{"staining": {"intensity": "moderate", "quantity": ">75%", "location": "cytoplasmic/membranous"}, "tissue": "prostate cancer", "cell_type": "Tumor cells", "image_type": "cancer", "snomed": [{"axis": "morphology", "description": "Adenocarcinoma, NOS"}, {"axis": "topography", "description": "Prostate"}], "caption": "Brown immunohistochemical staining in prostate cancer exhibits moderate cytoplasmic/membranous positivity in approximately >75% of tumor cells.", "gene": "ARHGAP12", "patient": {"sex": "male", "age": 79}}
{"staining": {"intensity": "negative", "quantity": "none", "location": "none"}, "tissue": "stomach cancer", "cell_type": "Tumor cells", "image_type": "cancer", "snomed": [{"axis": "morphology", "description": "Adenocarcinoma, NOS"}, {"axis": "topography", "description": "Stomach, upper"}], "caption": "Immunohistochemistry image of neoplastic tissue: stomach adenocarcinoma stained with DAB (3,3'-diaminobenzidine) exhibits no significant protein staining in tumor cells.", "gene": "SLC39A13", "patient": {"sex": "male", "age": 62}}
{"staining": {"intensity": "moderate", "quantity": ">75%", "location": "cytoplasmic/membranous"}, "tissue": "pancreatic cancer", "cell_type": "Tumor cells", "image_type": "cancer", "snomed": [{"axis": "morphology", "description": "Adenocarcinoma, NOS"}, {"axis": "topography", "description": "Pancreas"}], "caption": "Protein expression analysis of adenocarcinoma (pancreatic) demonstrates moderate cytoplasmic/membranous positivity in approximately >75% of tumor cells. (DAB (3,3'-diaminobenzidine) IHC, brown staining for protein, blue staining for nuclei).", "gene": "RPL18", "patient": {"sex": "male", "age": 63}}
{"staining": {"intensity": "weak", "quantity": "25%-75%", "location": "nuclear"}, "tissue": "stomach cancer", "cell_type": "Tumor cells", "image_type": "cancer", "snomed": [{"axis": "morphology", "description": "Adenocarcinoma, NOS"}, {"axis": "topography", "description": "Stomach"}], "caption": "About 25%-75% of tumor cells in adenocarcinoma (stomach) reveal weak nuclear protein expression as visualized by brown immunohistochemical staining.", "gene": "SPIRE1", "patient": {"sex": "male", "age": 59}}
--*--
| Exercise instructions |
Every line of the listing should be given again exactly.

| Written solution |
{"staining": {"intensity": "moderate", "quantity": ">75%", "location": "cytoplasmic/membranous"}, "tissue": "prostate cancer", "cell_type": "Tumor cells", "image_type": "cancer", "snomed": [{"axis": "morphology", "description": "Adenocarcinoma, NOS"}, {"axis": "topography", "description": "Prostate"}], "caption": "Brown immunohistochemical staining in prostate cancer exhibits moderate cytoplasmic/membranous positivity in approximately >75% of tumor cells.", "gene": "ARHGAP12", "patient": {"sex": "male", "age": 79}}
{"staining": {"intensity": "negative", "quantity": "none", "location": "none"}, "tissue": "stomach cancer", "cell_type": "Tumor cells", "image_type": "cancer", "snomed": [{"axis": "morphology", "description": "Adenocarcinoma, NOS"}, {"axis": "topography", "description": "Stomach, upper"}], "caption": "Immunohistochemistry image of neoplastic tissue: stomach adenocarcinoma stained with DAB (3,3'-diaminobenzidine) exhibits no significant protein staining in tumor cells.", "gene": "SLC39A13", "patient": {"sex": "male", "age": 62}}
{"staining": {"intensity": "moderate", "quantity": ">75%", "location": "cytoplasmic/membranous"}, "tissue": "pancreatic cancer", "cell_type": "Tumor cells", "image_type": "cancer", "snomed": [{"axis": "morphology", "description": "Adenocarcinoma, NOS"}, {"axis": "topography", "description": "Pancreas"}], "caption": "Protein expression analysis of adenocarcinoma (pancreatic) demonstrates moderate cytoplasmic/membranous positivity in approximately >75% of tumor cells. (DAB (3,3'-diaminobenzidine) IHC, brown staining for protein, blue staining for nuclei).", "gene": "RPL18", "patient": {"sex": "male", "age": 63}}
{"staining": {"intensity": "weak", "quantity": "25%-75%", "location": "nuclear"}, "tissue": "stomach cancer", "cell_type": "Tumor cells", "image_type": "cancer", "snomed": [{"axis": "morphology", "description": "Adenocarcinoma, NOS"}, {"axis": "topography", "description": "Stomach"}], "caption": "About 25%-75% of tumor cells in adenocarcinoma (stomach) reveal weak nuclear protein expression as visualized by brown immunohistochemical staining.", "gene": "SPIRE1", "patient": {"sex": "male", "age": 59}}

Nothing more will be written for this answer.